- Task directions
Within this material, find every line where the string "Rodrigo" appears, and copy it out.

- Dataset
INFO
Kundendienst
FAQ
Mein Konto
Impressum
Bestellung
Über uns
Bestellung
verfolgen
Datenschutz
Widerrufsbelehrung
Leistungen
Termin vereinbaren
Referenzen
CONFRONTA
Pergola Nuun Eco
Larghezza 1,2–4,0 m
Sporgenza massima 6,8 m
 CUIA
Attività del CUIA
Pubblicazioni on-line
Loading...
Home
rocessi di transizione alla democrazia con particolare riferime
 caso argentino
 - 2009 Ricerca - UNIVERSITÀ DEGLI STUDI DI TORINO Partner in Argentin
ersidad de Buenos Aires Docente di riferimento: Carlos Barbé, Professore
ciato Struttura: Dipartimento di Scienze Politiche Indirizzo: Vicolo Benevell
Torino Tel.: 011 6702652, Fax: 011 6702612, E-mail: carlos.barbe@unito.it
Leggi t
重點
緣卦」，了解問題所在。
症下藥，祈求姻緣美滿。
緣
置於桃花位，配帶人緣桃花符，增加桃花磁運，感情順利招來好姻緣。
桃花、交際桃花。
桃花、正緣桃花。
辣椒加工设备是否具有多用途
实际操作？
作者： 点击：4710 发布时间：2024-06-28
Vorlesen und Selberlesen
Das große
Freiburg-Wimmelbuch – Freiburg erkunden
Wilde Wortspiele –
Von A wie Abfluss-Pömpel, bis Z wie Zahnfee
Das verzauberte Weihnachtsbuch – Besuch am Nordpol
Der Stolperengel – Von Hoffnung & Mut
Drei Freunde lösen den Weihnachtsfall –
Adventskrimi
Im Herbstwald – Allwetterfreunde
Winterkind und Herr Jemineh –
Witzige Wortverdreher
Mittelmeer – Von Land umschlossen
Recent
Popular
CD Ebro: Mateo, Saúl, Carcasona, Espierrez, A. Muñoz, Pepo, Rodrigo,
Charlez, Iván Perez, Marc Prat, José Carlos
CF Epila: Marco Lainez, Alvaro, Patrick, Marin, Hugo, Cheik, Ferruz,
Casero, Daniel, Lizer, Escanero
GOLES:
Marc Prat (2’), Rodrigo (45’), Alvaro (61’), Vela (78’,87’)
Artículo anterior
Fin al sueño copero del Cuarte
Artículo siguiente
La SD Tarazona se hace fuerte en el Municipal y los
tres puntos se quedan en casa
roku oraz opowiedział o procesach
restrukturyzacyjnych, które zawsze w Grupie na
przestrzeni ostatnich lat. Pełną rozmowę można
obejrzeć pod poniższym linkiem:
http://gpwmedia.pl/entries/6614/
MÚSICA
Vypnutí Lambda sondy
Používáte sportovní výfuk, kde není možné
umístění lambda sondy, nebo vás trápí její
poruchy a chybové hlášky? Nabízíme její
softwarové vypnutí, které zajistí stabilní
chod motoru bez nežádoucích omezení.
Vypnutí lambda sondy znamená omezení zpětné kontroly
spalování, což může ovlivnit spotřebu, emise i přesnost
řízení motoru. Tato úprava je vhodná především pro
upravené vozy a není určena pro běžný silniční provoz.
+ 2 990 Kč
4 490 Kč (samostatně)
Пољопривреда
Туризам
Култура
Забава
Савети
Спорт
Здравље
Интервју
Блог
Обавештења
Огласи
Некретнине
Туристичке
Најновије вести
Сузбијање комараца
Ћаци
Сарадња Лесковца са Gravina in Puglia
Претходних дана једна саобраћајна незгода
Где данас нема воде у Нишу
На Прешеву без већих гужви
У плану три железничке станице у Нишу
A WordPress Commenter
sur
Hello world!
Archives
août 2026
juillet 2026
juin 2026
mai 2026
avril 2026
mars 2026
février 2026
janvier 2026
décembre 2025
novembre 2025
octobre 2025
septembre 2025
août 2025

- Task response
CD Ebro: Mateo, Saúl, Carcasona, Espierrez, A. Muñoz, Pepo, Rodrigo,
Marc Prat (2’), Rodrigo (45’), Alvaro (61’), Vela (78’,87’)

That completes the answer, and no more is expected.